294/908 yılında Hallâc üçüncü kez hacca gitti. Orada iki yıl kaldıktan sonra artık Bağdat’a yerleşmek ve halkı irşad etmek üzere o şehre döndü. Konuşmalarında büyük manevî ve metafizik boyutları olan konular seçiyordu. (…) Nihai gayenin yalnızca sûfîler için değil, her insan için Allah’a vasıl olma demek olduğunu, bu ulaşma ve erişmenin aşk ile gerçekleşeceğini, aşkın da tahavvül, değişim yaratan bir ilahî tasarruf gerektirdiğini, böylece bir varlığın erişebileceği en yüce hale varabileceğini söylüyordu. Bu yüksek seviyeli düşünceler, Hallâc çevresinde çeşitli karşı koyma ve dusmanlık akımlarına yol açmakta gecikmedi. (…)

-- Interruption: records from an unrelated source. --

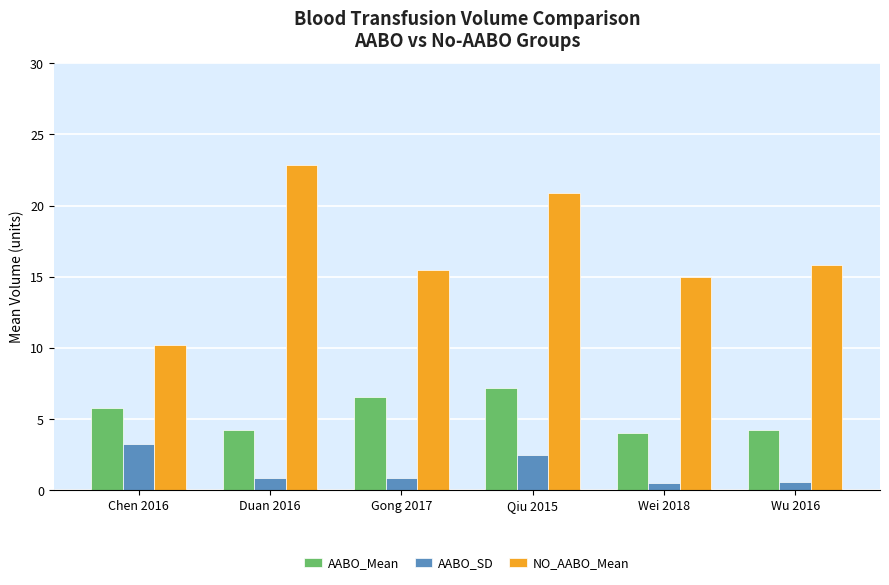

True or false: AABO_Mean has a value of 2.1 at Duan 2016.

False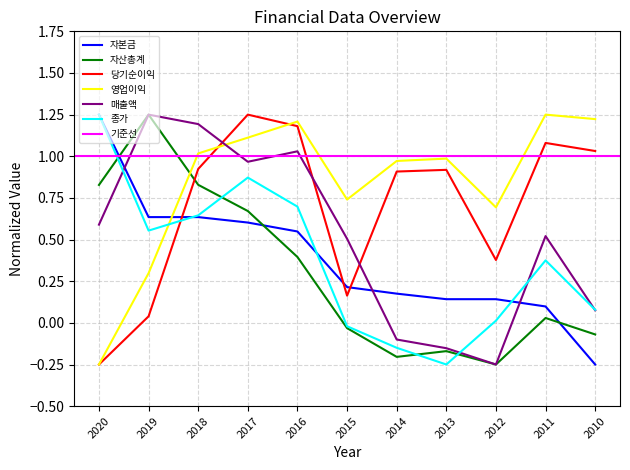

Is the value of 매출액 at 2012 greater than the value of 당기순이익 at 2016?

No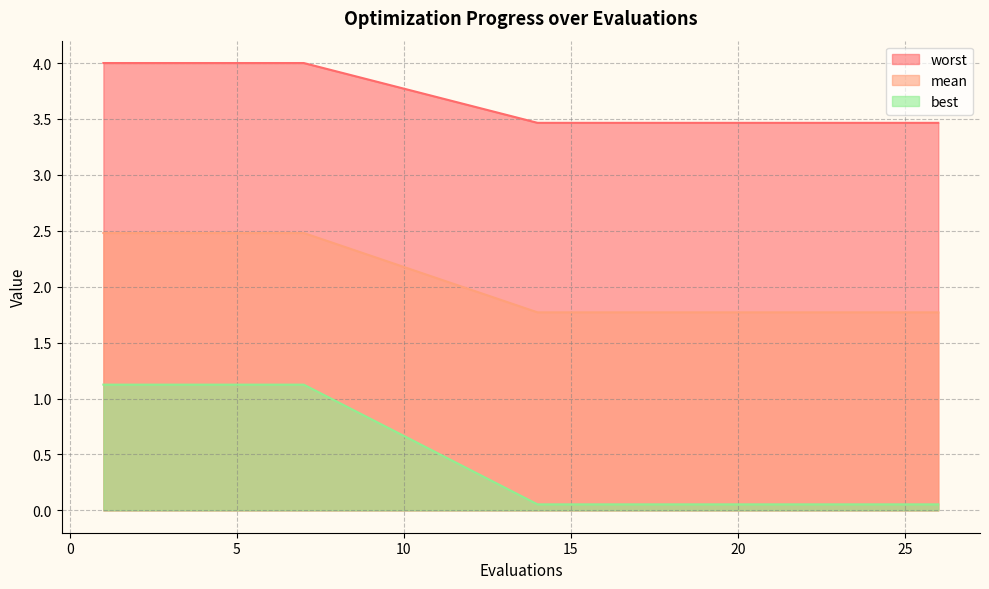

True or false: mean and best cross at least once.

False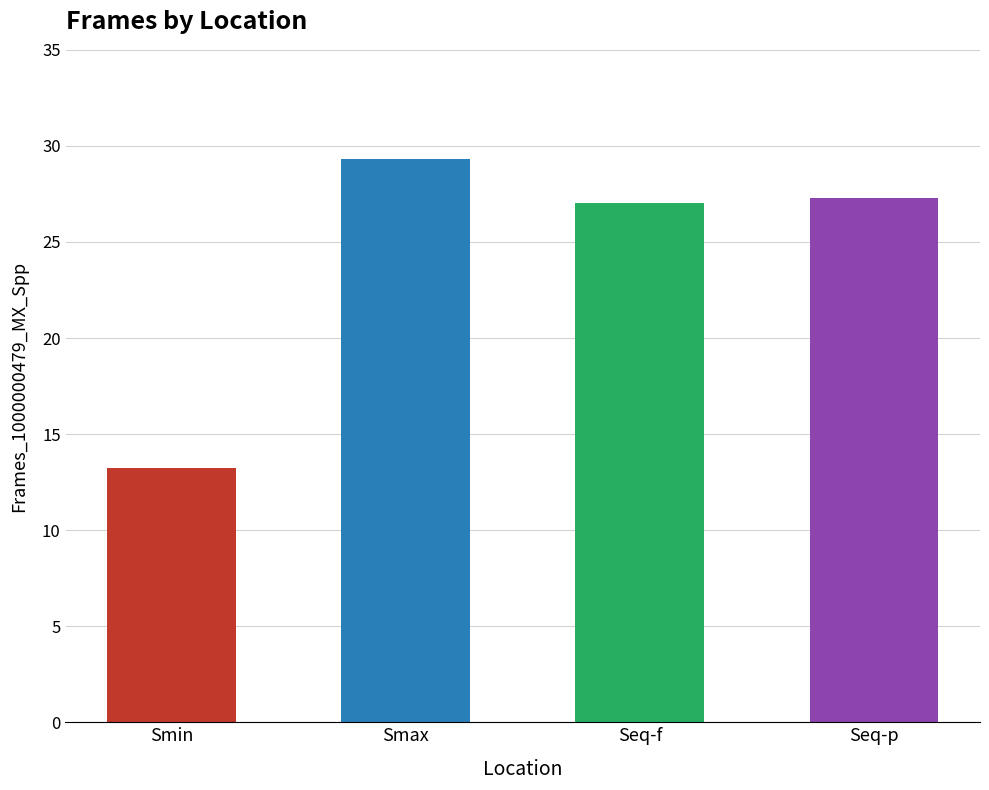

Which label corresponds to the largest value in the chart?

Smax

Şeriat ehli, onun bu ulaşma ve erişme görüşünün fena fillah, lahut ve nasutu karıştırdığını, bir tür tüm-tanrıcılık (panteizm) ile sonuçlandığını söyleyerek itiraz ediyorlar, onu kınıyorlardı. (…) Mutasavvıflara gelince, ona karşı çekingen ve uzak bir tutum takınıyorlar, çünkü Hallâc’ın ilahı esrârı, bunu ne kabule, ne anlamaya ve kavramaya hazır bulunan avama alenen açık tedbirsizlik gösterdiğini düşünüyorlardı. Şiilerin ve genellikle bâtın ehlinin onun hakkında hükmü de böyledir. (…) Abbasi zabıtası onu iki kez tutukladı ve sonunda 301/915’te hapsedilerek Vezir İbn İsa huzuruna çıkarıldı. Dindar ve Hur düşünceli bir kimse olan vezir onun idamına karşı çıktı. Bu da ancak Hallâc’ın idamını geciktirebilecek, önleyemeyecekti. Sekiz yıl yedi ay boyunca Hallac hapiste kaldı. Hallâc’ın ve müridlerinin ateşli bir düşmanı olan yeni bir vezir, Hamıd iktidara gelince, olaylar hızlandı. Hallâc’ın düşmanları Kadı Ebu Ömer İbn Yusuf’tan yeni bir fetva istediler ve ondan uygun fetvayı aldılar. Bu kez karar icra ve Hallâc 24 Zilkade 309/27 Mart 922’de idam edildi.”